UMC St Radboud

R.W.J. (Rob) Collin, PhD

The spectrum of inherited retinal dystrophies is clinically and genetically highly heterogeneous, with over 80 different causative genes identified to date. Recent successes in clinical trials using classical gene replacement therapy for Leber congenital amaurosis (LCA) and juvenile retinitis pigmentosa (RP) patients with RPE65 mutations have boosted the possibilities for developing therapies for inherited retinal dystrophies.

The general idea however is that each of the different genetic subtypes needs its own specific therapeutic approach. In my research group, we are currently developing therapy for one genetic subtype of retinal dystrophy, namely a severe form of LCA caused by a frequent intronic mutation in CEP290, present in up to 15% of all LCA patients.

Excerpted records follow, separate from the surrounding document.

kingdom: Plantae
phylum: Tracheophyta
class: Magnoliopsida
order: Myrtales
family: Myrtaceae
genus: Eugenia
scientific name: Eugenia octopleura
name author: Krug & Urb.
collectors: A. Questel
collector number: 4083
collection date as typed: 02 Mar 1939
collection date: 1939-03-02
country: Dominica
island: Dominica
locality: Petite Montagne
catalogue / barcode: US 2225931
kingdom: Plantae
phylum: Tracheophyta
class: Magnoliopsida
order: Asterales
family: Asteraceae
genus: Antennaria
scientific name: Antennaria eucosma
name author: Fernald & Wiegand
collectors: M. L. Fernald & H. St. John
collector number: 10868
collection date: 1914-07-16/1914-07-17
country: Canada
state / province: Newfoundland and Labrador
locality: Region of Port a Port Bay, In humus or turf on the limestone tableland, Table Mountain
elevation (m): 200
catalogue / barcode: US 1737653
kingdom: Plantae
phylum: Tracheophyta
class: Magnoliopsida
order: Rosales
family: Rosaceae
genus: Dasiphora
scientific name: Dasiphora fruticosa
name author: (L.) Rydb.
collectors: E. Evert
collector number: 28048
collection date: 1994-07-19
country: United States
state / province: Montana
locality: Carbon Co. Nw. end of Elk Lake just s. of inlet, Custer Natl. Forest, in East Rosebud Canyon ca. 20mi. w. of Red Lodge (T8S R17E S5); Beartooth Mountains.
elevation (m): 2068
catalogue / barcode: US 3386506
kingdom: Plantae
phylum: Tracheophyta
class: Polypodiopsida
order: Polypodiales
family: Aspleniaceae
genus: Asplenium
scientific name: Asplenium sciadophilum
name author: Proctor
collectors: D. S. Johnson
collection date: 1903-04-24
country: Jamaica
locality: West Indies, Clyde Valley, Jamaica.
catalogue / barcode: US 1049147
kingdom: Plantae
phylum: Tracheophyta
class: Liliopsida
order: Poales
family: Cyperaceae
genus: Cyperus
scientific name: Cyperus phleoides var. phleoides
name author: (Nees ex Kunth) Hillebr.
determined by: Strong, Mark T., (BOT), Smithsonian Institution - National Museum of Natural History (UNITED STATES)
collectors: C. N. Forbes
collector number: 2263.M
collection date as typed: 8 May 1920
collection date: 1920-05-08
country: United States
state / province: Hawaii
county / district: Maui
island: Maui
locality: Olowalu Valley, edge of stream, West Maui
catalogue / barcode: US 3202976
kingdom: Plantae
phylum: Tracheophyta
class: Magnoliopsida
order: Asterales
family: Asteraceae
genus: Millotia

This mutation is located in intron 26 of the CEP290 gene and creates a cryptic splice donor site that leads to the insertion of an aberrant exon in ~50% of the CEP290 transcripts, and causes premature termination of the CEP290 protein.

We have generated a transgenic mouse model that carries part of the human CEP290 gene including the intronic CEP290 mutation. This mouse model will be used to assess different therapeutic strategies to restore CEP290 function, that include subretinal delivery of viral vectors, and subsequent molecular (RT-PCR, Western blot, immunohistochemistry) and phenotypic (ERG, pupillometry, optokinetic responses) analysis methods.

In addition, we are currently generating and selecting additional animal models that will be used for pre-clinical therapeutic intervention studies in the near future.